## 工作说明
1) 根据广告费与销售额的回归题,说明为什么求\(\hat{a}\)之前必须先得到\(\hat{b}\)和两组数据的平均数。
2) 广告费与销售额的回归题停在第(Ⅰ)问给出的公式处,请从那里接着往下写。

## 文本段落
■ ■ ■ ■ ■

2.
某种产品的广告费支出\(x\)与销售额\(y\)\((\)单位:万元\()\)之间有如下对应数据:
\(x\) | \(2\) | \(4\) | \(5\) | \(6\) | \(8\) |
\(y\) | \(30\) | \(40\) | \(60\) | \(50\) | \(70\) |
\((\)Ⅰ\()\)求回归直线方程\(\hat{y}=\hat{b}x+\hat{a}\),其中\(\begin{matrix} & \hat{b}=\dfrac{\sum\limits_{i=1}^{n}{({{x}_{i}}-\bar{x})({{y}_{i}}-\bar{y})}}{\sum\limits_{i=1}^{n}{{{({{x}_{i}}-\bar{x})}^{2}}}}=\dfrac{\sum\limits_{i=1}^{n}{{{x}_{i}}{{y}_{i}}-n\bar{x}\cdot \bar{y}}}{\sum\limits_{i=1}^{n}{{{x}_{i}}^{2}-n{{{\bar{x}}}^{2}}}},\hat{a}=\bar{y}-\hat{b}\bar{x} \\ & \\ \end{matrix}\)

■ ■ ■ ■ ■

## 数据摘录
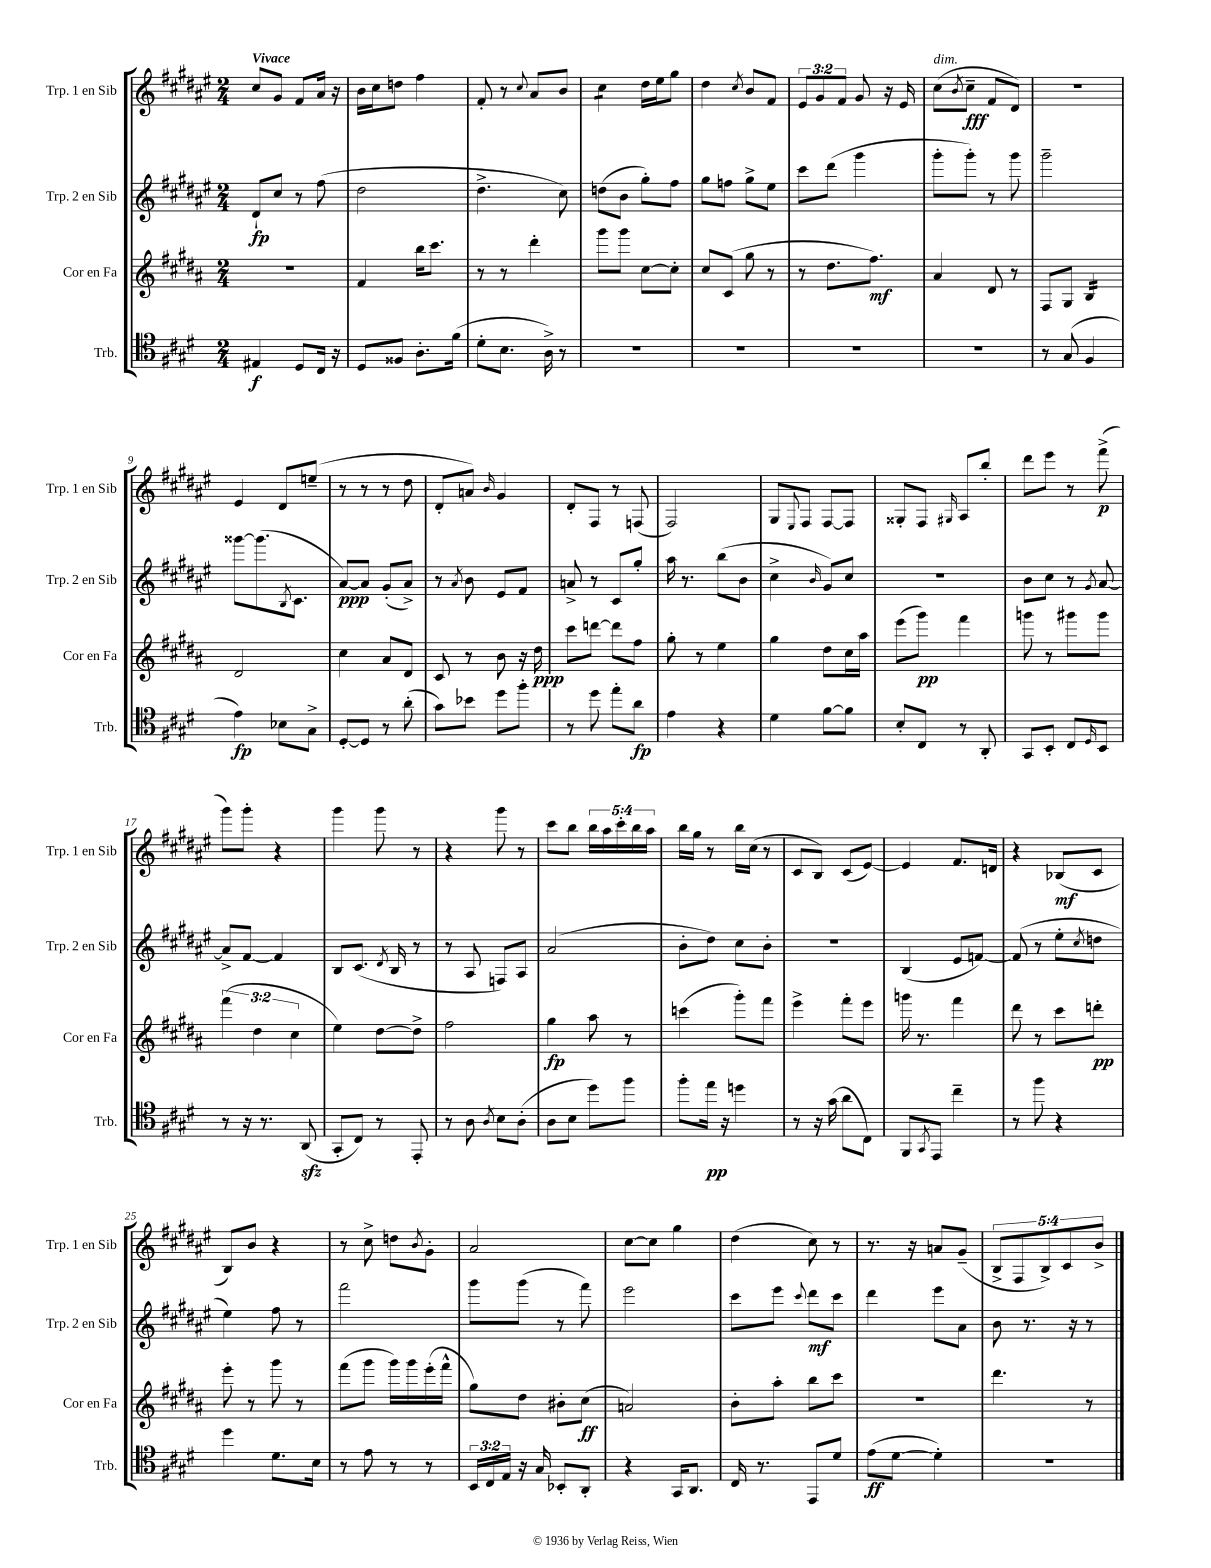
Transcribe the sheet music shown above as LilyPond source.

<<
\new StaffGroup <<
\new Staff = "s0" \with { instrumentName = "Trp. 1 en Sib" shortInstrumentName = "Trp. 1 en Sib" } {
    \clef treble \key fis \major \numericTimeSignature \time 2/4 \override Staff.TupletNumber.text = #tuplet-number::calc-fraction-text \tempo "Vivace"
    cis''8 gis'8 fis'8 ais'16 r16 |
    b'16 cis''16 d''8 fis''4 |
    fis'8-. r8 \appoggiatura { cis''8 } ais'8 b'8 |
    cis''4:8 dis''16 eis''16 gis''8 |
    dis''4 \acciaccatura { cis''8 } b'8 fis'8 |
    \tuplet 3/2 { eis'8 gis'8 fis'8 } gis'8 r16 eis'16 |
    cis''8^\markup { \italic "dim." }( \acciaccatura { b'8 } cis''8--\fff fis'8 dis'8) |
    r2 |
    eis'4 dis'8 e''8--( |
    r8 r8 r8 dis''8 |
    dis'8-. a'8) \grace { b'16 } gis'4 |
    dis'8-. fis8 r8 f8( |
    fis2) |
    gis8 \appoggiatura { eis8 } fis8 fis8~ fis8 |
    gisis8-. fis8 \grace { gis16 } ais8 b''8-. |
    dis'''8 eis'''8 r8 fis'''8->\p( |
    gis'''8) gis'''8-. r4 |
    gis'''4 gis'''8 r8 |
    r4 gis'''8 r8 |
    cis'''8 b''8 \tuplet 5/4 { b''16 ais''16 cis'''16-. b''16 ais''16 } |
    b''16 gis''16 r8 b''16 cis''16( r8 |
    cis'8 b8) cis'8( eis'8~) |
    eis'4 fis'8. d'16 |
    r4 bes8\mf( cis'8 |
    b8) b'8 r4 |
    r8 cis''8-> d''8 \acciaccatura { b'8 } gis'8-. |
    ais'2 |
    cis''8~ cis''8 gis''4 |
    dis''4( cis''8) r8 |
    r8. r16 a'8 gis'8--( |
    \tuplet 5/4 { b8-> fis8 b8->) cis'8 b'8-> } \bar "|." |
}
\new Staff = "s1" \with { instrumentName = "Trp. 2 en Sib" shortInstrumentName = "Trp. 2 en Sib" } {
    \clef treble \key fis \major \numericTimeSignature \time 2/4
    dis'8-!\fp cis''8 r8 fis''8( |
    dis''2 |
    dis''4.-> cis''8) |
    d''8( b'8 gis''8-.) fis''8 |
    gis''8 f''8 gis''8-> eis''8 |
    cis'''8 dis'''8( gis'''4 |
    gis'''8-. gis'''8-.) r8 gis'''8 |
    gis'''2-- |
    gisis'''8~ gisis'''8.( \acciaccatura { b8 } cis'8. |
    ais'8~\ppp) ais'8 gis'8-.( ais'8->) |
    r8 \acciaccatura { ais'8 } b'8 eis'8 fis'8 |
    a'8-> r8 cis'8 gis''8-. |
    ais''16 r8. b''8( b'8 |
    cis''4-> \grace { b'16 } gis'8) cis''8 |
    R2 |
    b'8 cis''8 r8 \acciaccatura { gis'8 } ais'8~ |
    ais'8-> fis'8~ fis'4 |
    b8 cis'8.( \acciaccatura { dis'8 } b16 r8 |
    r8 ais8 f8) ais8 |
    ais'2( |
    b'8-. dis''8) cis''8 b'8-. |
    R2 |
    b4( eis'8 f'8~) |
    f'8( r8 eis''8-. \acciaccatura { cis''8 } d''8 |
    eis''4) fis''8 r8 |
    fis'''2 |
    gis'''8 gis'''8( r8 fis'''8) |
    eis'''2 |
    cis'''8 eis'''8 \appoggiatura { cis'''8 } dis'''8\mf cis'''8 |
    dis'''4 eis'''8 ais'8 |
    b'8 r8. r16 r8 \bar "|." |
}
\new Staff = "s2" \with { instrumentName = "Cor en Fa" shortInstrumentName = "Cor en Fa" } {
    \clef treble \key b \major \numericTimeSignature \time 2/4 \override Staff.TupletNumber.text = #tuplet-number::calc-fraction-text
    r2 |
    fis'4 b''16 cis'''8. |
    r8 r8 dis'''4-. |
    gis'''8 gis'''8 cis''8~ cis''8-. |
    cis''8 cis'8( gis''8 r8 |
    r8 dis''8. fis''8.\mf) |
    ais'4 dis'8 r8 |
    fis8 gis8 b4:16 |
    dis'2 |
    cis''4 ais'8 dis'8 |
    cis'8 r8 b'8 r16 dis''16\ppp |
    cis'''8 d'''8~ d'''8 fis''8 |
    gis''8-. r8 e''4 |
    gis''4 dis''8 cis''16 ais''16 |
    e'''8( gis'''8\pp) fis'''4 |
    g'''8 r8 gis'''8 gis'''8 |
    \tuplet 3/2 { fis'''4( dis''4 cis''4 } |
    e''4) dis''8~ dis''8-> |
    fis''2 |
    gis''4\fp ais''8 r8 |
    c'''4( gis'''8-.) fis'''8 |
    e'''4-> fis'''8-. e'''8 |
    g'''16 r8. fis'''4 |
    dis'''8 r8 cis'''8 d'''8-.\pp |
    e'''8-. r8 gis'''8 r8 |
    fis'''8( gis'''8 gis'''16) gis'''16 e'''16-.( fis'''16-^ |
    gis''8) dis''8 bis'8-. cis''8\ff( |
    a'2) |
    b'8-. ais''8-. b''8 cis'''8 |
    R2 |
    dis'''4. r8 \bar "|." |
}
\new Staff = "s3" \with { instrumentName = "Trb." shortInstrumentName = "Trb." } {
    \clef tenor \key e \major \numericTimeSignature \time 2/4 \override Staff.TupletNumber.text = #tuplet-number::calc-fraction-text
    eis4\f dis8 cis16 r16 |
    dis8 fisis8 a8.-. fis'16( |
    dis'8-. b8. a16->) r8 |
    R2 |
    R2 |
    R2 |
    R2 |
    r8 gis8( fis4 |
    e'4\fp) bes8 gis8-> |
    dis8~-. dis8 r8 a'8-.( |
    gis'8) bes'8 dis''8 fis''8-. |
    r8 dis''8 e''8-. a'8\fp |
    e'4 r4 |
    dis'4 fis'8~ fis'8 |
    b8-. cis8 r8 a,8-. |
    gis,8 b,8-. cis8 \grace { dis16 } b,8 |
    r8 r16 r8. a,8\sfz( |
    gis,8-. cis8) r8 e,8-. |
    r8 a8 \acciaccatura { a8 } b8 a8-.( |
    a8 b8 dis''8) fis''8 |
    fis''8-. e''16\pp r16 d''4 |
    r8 r16 gis'16( a'8 cis8) |
    fis,8 \acciaccatura { gis,8 } e,8 cis''4-- |
    r8 fis''8 r4 |
    dis''4 dis'8. b16 |
    r8 e'8 r8 r8 |
    \tuplet 3/2 { b,16 cis16 e16 } r16 gis16 bes,8-. a,8-. |
    r4 gis,16 a,8. |
    cis16 r8. e,8 dis'8 |
    e'8\ff( dis'8~ dis'4-.) |
    R2 \bar "|." |
}
>>
>>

■ ■ ■ ■ ■

## 任务答案
1) 题中给出的公式是\(\hat{a}=\bar{y}-\hat{b}\bar{x}\),\(\hat{a}\)的计算直接用到\(\bar{y}\)、\(\bar{x}\)和\(\hat{b}\)。所以只有先求出\(x\)、\(y\)的平均数和斜率\(\hat{b}\),才能代入算出\(\hat{a}\)。

2)
\((\)Ⅱ\()\)试预测广告费支出为\(10\)万元时,销售额多大?
\((\)参考公式和数据:\(\sum\limits_{i=1}^{5}{x_{i}^{2}}=145\) \(\sum\limits_{i=1}^{5}{y_{i}^{2}}=13500\) \(\sum\limits_{i=1}^{5}{{{x}_{i}}{{y}_{i}}=1380})\)